The following criteria for the final selection were based on the following: There should be purchasable polyclonal antibodies in order for us to validate our results using ELISA. The once with the highest or lowest logFC should be picked and they should be easy to moderately easy to express in order to ease the work during phase II of the project. We also looked into whether the predicted biomarkers had been reported in asthma before by doing a literature search.
In Table 6, the final 13 biomarkers are shown. These are biomarkers that have been reported in asthma, have polyclonal antibodies to purchase, and are easy or moderately easy to express. The biomarkers have been divided into asthma, the intersection of asthma and RSV as well as the intersection of asthma, RSV, and viral Bronchiolitis. All these 13 biomarkers will be validated using a sandwich ELISA during phase 2 of the project before finally making it to the biosensor assay. From these 13 biomarkers, all of them could potentially be used for asthma diagnosis and we also purpose that from the intersection between Asthma, RSV, and Bronchiolitis we can use these biomarkers to screen for infants who are at high risk to develop severe RSV Bronchiolitis.

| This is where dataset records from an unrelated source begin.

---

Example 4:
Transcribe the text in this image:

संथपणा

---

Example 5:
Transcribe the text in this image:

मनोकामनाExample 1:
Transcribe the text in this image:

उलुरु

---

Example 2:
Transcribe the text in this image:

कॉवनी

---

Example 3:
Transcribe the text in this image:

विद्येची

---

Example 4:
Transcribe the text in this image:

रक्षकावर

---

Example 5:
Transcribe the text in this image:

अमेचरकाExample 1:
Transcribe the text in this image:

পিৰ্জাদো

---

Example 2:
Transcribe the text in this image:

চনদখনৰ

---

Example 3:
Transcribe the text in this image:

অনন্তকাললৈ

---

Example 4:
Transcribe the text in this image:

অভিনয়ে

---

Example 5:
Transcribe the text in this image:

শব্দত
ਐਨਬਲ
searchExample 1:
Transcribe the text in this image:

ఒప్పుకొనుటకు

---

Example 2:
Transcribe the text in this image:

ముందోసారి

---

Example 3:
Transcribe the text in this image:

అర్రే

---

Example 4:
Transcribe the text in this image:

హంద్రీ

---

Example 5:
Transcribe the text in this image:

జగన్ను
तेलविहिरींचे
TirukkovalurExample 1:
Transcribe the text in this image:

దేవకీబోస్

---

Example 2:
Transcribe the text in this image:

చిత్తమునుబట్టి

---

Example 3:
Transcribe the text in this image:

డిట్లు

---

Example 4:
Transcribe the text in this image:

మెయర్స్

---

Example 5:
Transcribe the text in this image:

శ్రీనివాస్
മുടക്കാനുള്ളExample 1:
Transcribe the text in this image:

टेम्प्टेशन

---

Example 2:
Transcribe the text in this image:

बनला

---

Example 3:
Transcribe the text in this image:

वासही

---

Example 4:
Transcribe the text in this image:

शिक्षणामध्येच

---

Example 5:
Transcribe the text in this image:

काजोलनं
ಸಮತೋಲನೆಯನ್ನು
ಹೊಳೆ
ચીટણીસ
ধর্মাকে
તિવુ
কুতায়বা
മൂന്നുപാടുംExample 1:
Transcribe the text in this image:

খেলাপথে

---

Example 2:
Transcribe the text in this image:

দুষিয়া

Not only can we show that a modular approach using our computational pipeline improves the results significantly but the amount of detail in the results is sufficient enough to be able to distinguish between heterogeneity within a disease.
We could, by using this computational pipeline successfully predict 13 biomarkers for asthma diagnosis. We also purpose that with our findings we could with a screening program identify infants with high risk for severe RSV bronchiolitis.
[1]. Sigurs N, Bjarnason R, Sigurbergsson F, Kjellman B. Respiratory syncytial virus bronchiolitis in infancy is an important risk factor for asthma and allergy at age 7. Am J Respir Crit Care Med. 2000;161(5):1501-7. doi: 10.1164/ajrccm.161.5.9906076.
[2]. Wu P, Hartert TV. Evidence for a causal relationship between respiratory syncytial virus infection and asthma. Expert Rev Anti Infect Ther. 2011;9(9):731-745. doi:10.1586/eri.11.92
[3]. Altman MC, Beigelman A, Ciaccio C, Gern JE, Heymann PW, Jackson DJ, et al. Evolving concepts in how viruses impact asthma. J Allergy Clin Immunol. 2020;145(5):1332-1344. doi: 10.1016/j.jaci.2019.12.904.